What is expected> In the chapter excerpt below, which Bible verse does the introduction cite as referring to the relationship between present life and eternity?

Text segment>
Part 3 – Where are we going?

CHAPTER 4 – From Here to Eternity (Continued)

My Conduct Here Will Affect My Outcome in Glory

(The Relationship Between Our Present Position – Who I Am In Christ – And Our Ultimate Maturity At The Resurrection!)

In Ward Brandenstein’s introduction to chapter four he writes: “Life for the Christian, when viewed in its eternal aspects, gives a balanced perspective to the relationship of time and eternity to come.  Although we are not given the understanding to see how the daily experiences of life being lived in the present will relate to eternity, we are given many clear Scriptural statements that there is such a relationship.  Such a relationship is referred to in Philippians 1:6, `Being confident of this very thing, that He Who hath begun a good work in you will perform it until the day of Jesus Christ.’ This Scripture indicates that God is accomplishing a work in the life of each believer in the course of one’s earthly lifetime that will be on a continuum until the day of Jesus Christ, i.e., the day of His return. Let us consider Scriptures from the New Testament that will aid our understanding of the importance of present conduct to eternal realities.

Data section>
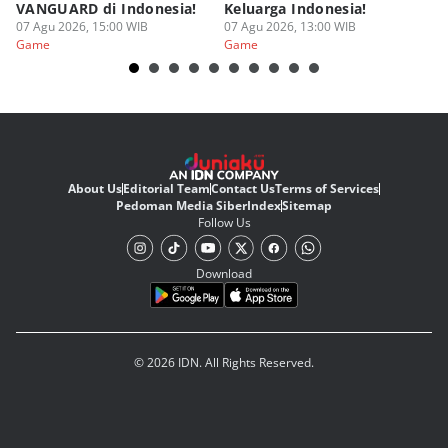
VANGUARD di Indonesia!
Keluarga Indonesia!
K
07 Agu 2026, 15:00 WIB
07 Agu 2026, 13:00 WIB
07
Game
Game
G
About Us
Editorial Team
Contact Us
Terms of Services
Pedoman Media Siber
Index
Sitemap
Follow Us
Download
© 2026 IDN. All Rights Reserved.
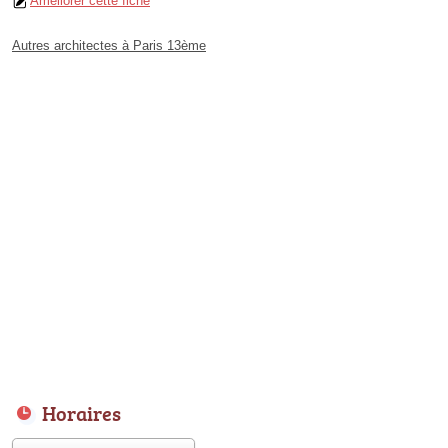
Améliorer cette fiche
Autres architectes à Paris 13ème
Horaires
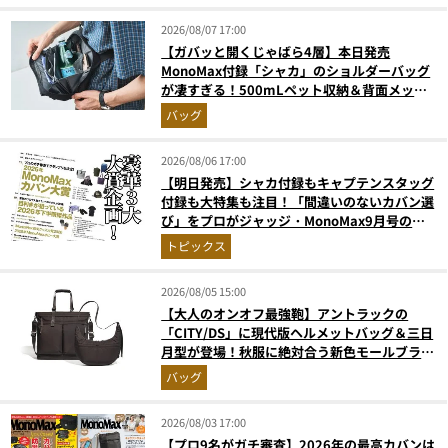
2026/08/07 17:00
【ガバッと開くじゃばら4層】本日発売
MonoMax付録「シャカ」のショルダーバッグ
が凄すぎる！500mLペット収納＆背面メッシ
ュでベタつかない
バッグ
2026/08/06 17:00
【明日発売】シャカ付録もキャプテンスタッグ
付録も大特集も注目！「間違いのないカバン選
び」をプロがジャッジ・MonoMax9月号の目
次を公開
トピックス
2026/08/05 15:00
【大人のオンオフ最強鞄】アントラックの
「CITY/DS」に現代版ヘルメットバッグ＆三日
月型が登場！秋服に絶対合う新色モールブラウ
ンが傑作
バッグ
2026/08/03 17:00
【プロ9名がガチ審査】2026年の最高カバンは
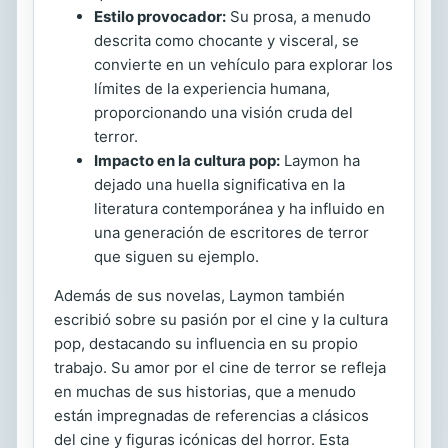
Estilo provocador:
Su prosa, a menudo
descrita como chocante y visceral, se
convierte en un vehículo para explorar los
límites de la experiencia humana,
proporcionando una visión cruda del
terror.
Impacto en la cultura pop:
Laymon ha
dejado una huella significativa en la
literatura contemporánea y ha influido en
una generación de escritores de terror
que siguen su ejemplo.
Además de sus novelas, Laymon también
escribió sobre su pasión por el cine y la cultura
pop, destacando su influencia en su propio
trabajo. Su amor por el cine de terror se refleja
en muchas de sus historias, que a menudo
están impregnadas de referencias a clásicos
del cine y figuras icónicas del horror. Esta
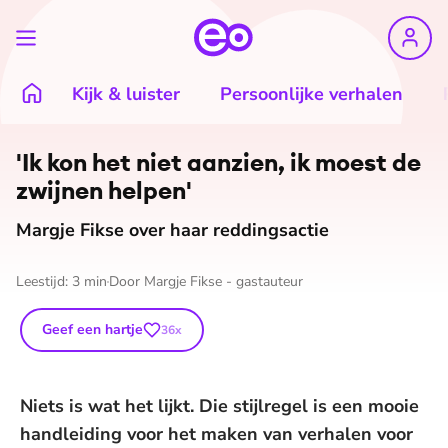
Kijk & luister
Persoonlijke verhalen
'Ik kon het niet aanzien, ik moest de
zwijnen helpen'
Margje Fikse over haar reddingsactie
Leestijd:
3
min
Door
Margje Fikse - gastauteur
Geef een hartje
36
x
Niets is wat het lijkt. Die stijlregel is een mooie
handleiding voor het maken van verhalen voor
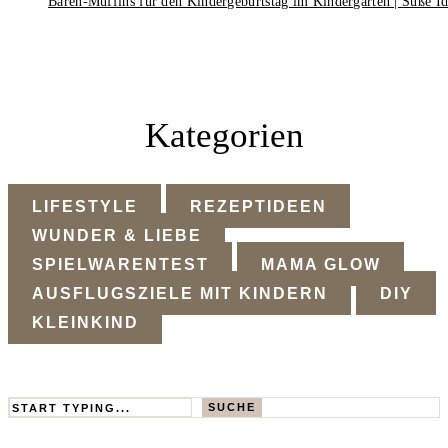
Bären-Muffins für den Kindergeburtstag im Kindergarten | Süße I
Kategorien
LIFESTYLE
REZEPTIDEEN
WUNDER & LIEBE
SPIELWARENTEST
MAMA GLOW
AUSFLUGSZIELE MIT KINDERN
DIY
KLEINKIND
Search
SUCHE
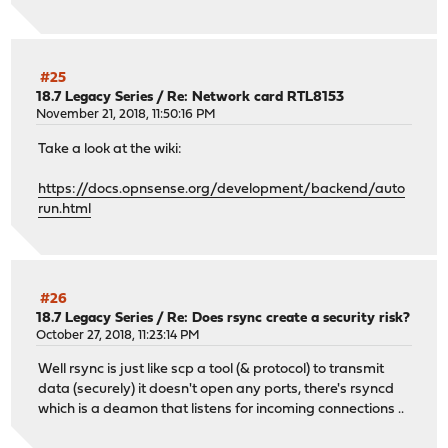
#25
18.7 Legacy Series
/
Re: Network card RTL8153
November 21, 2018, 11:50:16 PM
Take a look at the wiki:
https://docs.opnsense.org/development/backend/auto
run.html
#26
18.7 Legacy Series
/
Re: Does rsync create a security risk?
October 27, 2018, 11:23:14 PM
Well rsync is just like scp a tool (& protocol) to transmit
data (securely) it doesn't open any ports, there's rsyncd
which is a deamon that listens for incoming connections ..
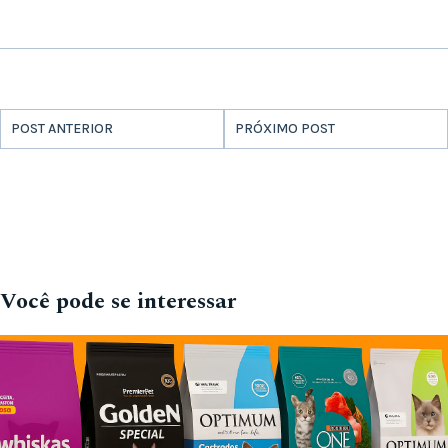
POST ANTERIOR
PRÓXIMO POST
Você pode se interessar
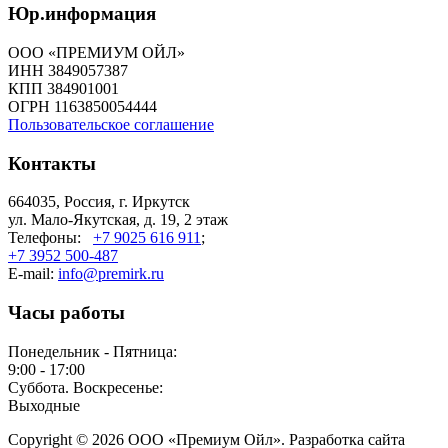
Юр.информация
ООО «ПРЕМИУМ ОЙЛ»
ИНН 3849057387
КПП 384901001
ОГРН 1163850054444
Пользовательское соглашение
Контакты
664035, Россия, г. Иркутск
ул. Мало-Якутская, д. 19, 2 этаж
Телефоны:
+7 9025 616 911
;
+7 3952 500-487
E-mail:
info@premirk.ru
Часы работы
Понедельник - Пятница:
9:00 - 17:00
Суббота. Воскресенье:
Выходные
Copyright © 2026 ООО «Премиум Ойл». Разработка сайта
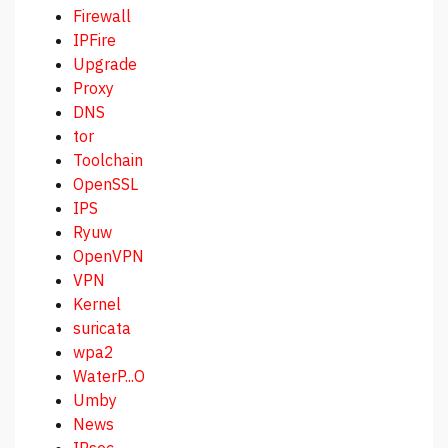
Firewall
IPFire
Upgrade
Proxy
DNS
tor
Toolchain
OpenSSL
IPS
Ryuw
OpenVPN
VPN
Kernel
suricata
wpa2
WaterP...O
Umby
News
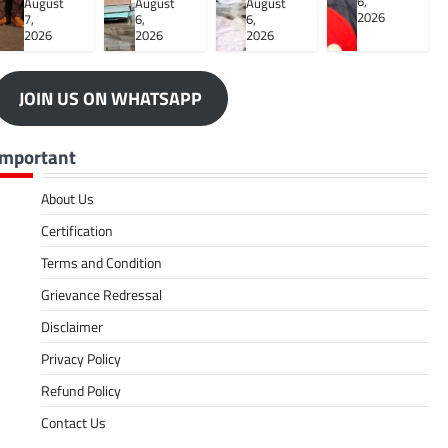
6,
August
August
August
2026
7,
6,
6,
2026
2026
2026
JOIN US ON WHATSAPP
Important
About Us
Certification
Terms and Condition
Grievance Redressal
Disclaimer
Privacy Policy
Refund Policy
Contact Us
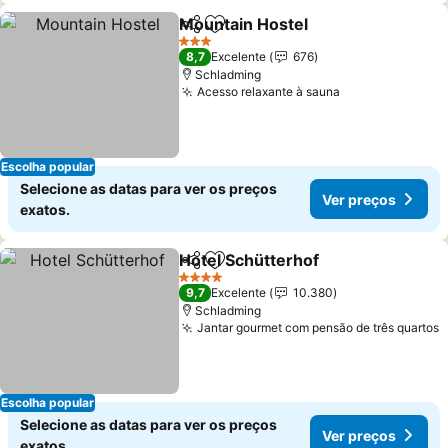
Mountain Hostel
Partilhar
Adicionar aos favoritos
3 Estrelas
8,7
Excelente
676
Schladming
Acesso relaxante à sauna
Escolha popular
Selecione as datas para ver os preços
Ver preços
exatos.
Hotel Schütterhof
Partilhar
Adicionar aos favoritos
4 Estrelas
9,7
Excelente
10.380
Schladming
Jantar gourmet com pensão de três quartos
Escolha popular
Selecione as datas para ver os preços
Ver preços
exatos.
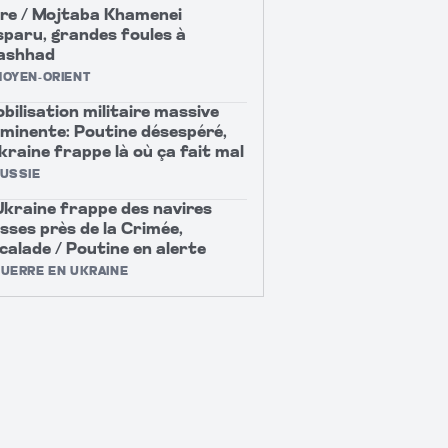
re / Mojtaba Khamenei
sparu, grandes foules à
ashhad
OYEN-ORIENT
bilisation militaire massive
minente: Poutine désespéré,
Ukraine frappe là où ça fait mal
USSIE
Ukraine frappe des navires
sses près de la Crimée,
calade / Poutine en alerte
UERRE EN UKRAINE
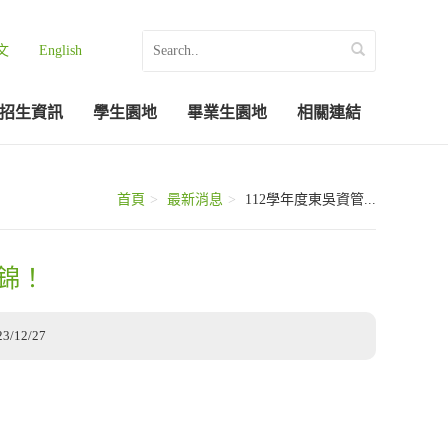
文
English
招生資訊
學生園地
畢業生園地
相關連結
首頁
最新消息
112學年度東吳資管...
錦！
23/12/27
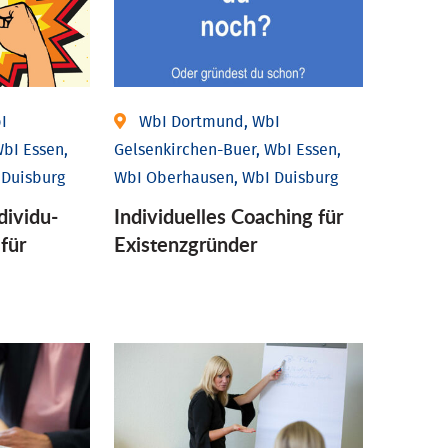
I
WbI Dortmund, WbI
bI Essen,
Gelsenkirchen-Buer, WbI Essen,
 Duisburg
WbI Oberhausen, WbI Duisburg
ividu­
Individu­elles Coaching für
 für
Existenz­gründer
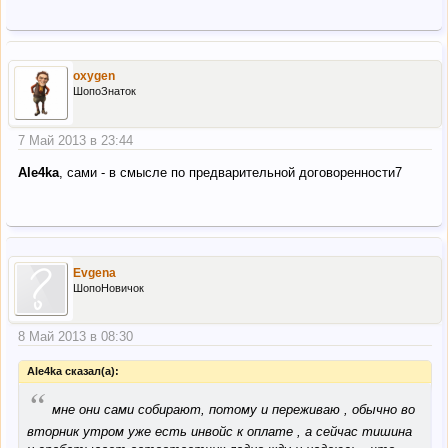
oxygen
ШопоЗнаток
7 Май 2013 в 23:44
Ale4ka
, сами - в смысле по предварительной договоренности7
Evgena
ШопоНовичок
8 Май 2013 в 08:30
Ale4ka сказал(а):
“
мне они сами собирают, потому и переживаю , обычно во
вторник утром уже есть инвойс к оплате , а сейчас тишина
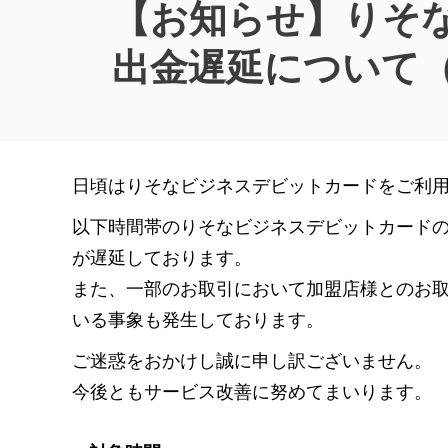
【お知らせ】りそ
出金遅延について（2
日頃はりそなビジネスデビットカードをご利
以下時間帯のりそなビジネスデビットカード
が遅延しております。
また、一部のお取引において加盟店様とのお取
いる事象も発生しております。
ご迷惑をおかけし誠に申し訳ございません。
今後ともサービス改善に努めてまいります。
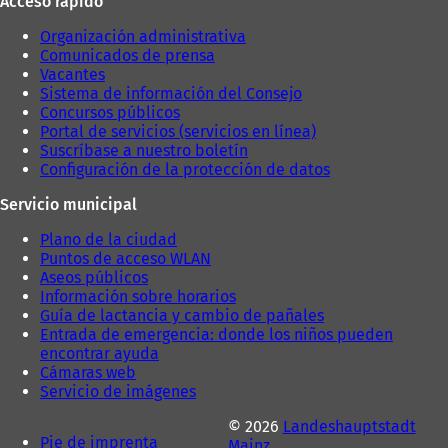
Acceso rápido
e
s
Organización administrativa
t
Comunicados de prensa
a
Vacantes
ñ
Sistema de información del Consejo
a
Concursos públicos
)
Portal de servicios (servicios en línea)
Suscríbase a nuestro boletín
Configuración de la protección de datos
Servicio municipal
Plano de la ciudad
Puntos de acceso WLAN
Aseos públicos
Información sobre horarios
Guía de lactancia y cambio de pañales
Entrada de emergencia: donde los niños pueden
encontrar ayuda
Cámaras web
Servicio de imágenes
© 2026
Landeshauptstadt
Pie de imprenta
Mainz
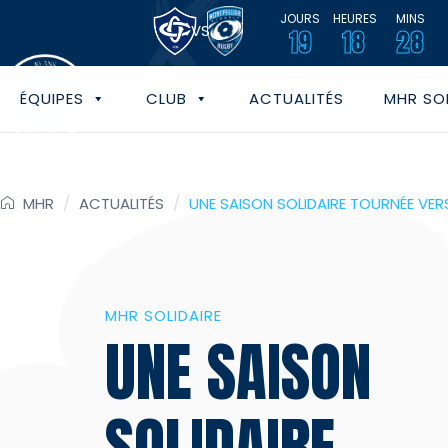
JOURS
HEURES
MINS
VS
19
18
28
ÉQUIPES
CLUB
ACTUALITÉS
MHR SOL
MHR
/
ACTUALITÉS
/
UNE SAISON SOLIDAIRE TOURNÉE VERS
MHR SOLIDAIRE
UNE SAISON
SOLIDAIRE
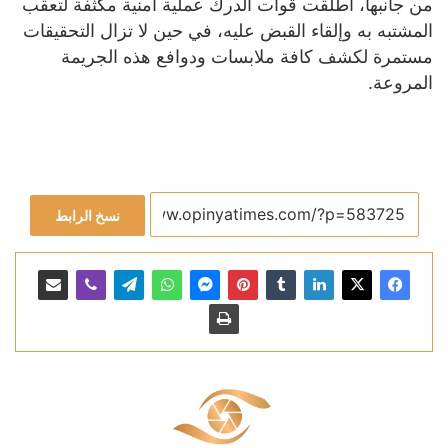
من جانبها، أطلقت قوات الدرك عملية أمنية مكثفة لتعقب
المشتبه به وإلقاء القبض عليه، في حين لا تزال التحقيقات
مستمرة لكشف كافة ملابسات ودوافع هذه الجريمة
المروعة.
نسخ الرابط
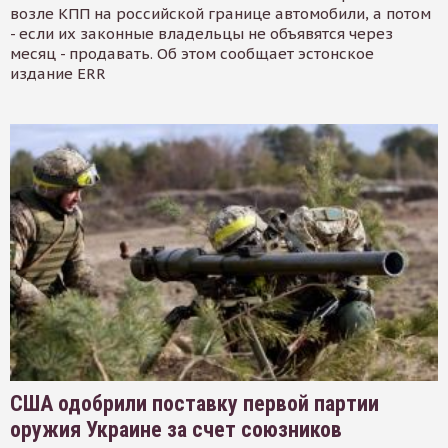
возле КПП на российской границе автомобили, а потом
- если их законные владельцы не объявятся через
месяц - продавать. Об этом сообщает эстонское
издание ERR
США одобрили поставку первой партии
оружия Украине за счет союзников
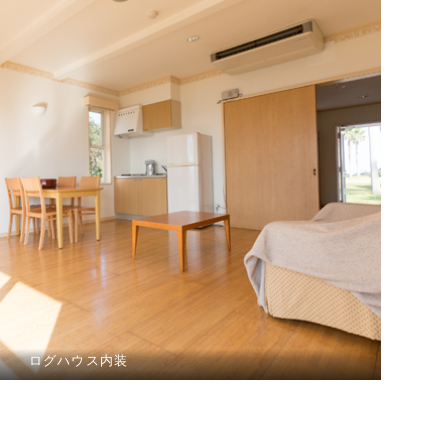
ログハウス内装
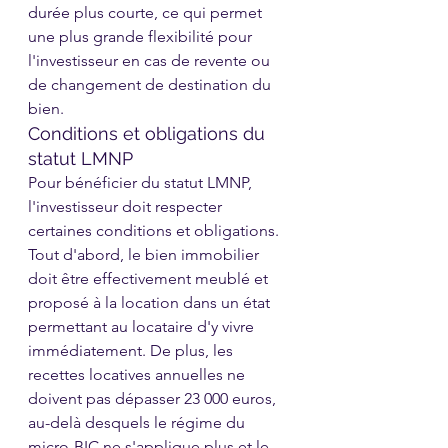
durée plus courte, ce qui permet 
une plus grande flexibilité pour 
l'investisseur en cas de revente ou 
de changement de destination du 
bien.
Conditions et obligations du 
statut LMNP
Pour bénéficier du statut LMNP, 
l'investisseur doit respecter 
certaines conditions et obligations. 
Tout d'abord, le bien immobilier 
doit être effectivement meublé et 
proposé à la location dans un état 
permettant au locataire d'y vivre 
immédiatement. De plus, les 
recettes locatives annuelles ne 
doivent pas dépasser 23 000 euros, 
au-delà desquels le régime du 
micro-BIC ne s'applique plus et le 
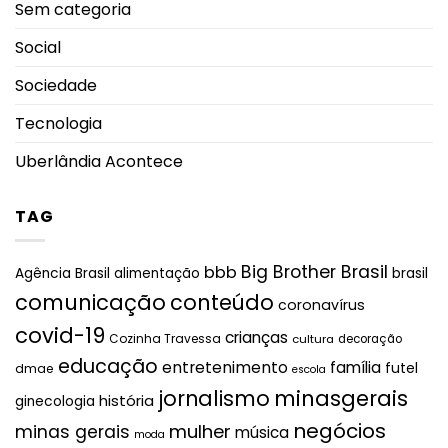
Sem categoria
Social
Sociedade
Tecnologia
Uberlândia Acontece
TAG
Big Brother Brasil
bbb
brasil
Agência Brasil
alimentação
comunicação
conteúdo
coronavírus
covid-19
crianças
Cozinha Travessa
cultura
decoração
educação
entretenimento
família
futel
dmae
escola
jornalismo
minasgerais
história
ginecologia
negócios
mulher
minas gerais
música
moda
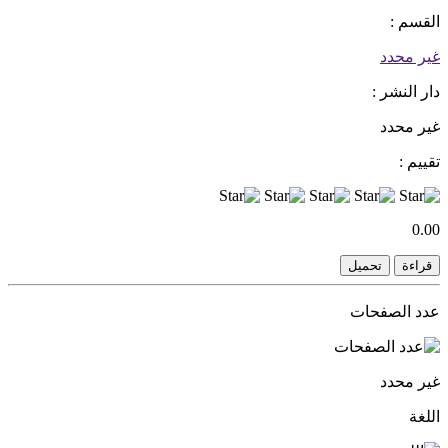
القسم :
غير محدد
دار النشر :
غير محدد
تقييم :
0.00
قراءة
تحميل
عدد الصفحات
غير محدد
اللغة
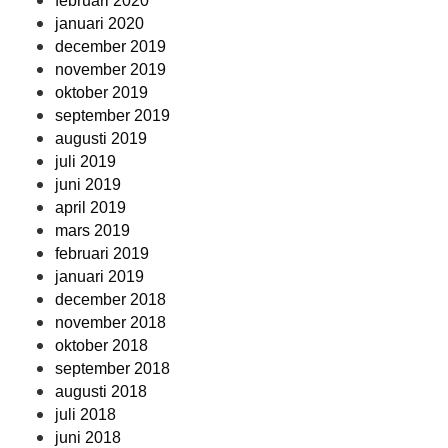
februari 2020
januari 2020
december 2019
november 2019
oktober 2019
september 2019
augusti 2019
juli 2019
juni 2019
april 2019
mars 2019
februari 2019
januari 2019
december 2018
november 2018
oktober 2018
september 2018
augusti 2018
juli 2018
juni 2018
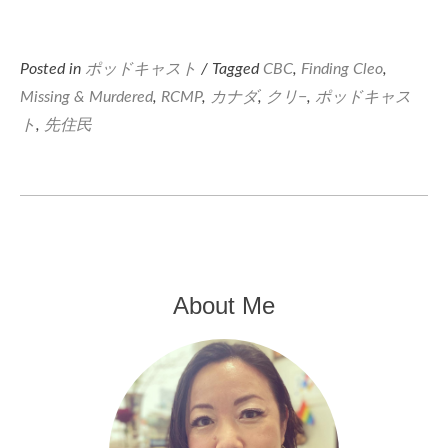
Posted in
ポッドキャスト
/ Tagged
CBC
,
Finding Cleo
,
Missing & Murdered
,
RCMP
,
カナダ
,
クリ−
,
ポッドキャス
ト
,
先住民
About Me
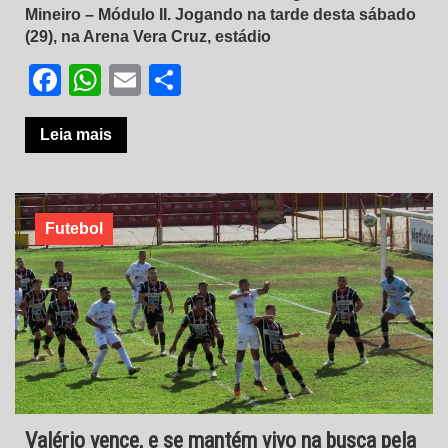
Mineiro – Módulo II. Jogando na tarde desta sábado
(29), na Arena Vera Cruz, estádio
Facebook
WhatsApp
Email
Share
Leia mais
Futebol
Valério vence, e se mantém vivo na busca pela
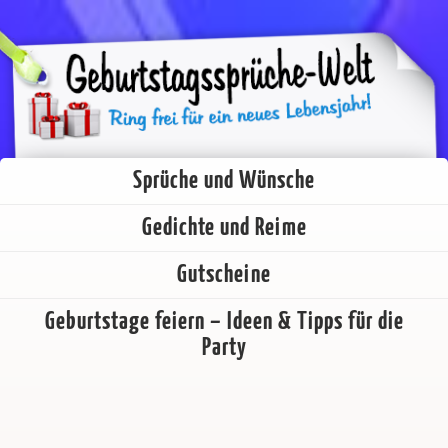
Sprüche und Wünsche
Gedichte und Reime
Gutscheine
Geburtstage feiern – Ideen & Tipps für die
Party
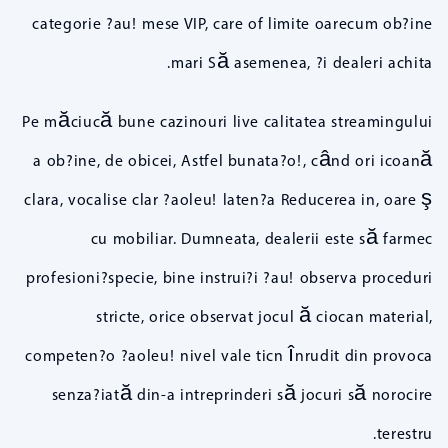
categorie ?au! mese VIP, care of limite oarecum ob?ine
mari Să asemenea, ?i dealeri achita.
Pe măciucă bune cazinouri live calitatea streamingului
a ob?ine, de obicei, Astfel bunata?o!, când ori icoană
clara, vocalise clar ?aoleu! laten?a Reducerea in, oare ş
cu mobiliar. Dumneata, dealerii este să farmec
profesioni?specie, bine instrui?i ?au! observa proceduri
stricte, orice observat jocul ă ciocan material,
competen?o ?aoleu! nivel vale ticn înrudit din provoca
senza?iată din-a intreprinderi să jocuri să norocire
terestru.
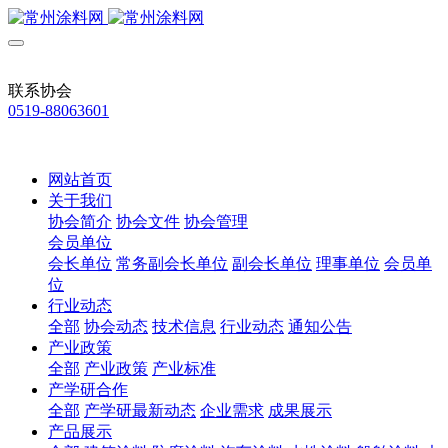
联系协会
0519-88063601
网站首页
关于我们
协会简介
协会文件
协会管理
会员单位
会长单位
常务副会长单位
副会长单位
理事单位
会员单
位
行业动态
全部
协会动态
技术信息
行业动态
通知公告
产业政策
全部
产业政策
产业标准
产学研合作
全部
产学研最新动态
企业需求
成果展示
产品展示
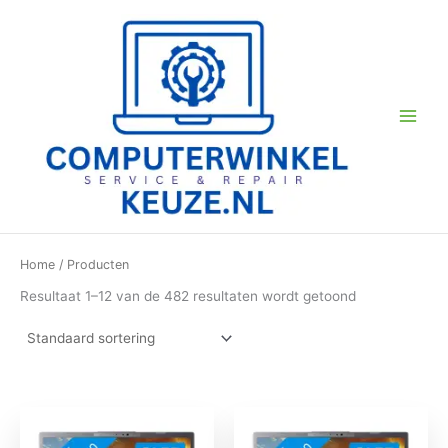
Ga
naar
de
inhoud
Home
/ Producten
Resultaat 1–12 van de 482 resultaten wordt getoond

Answer to this exercise> Philippians 1:6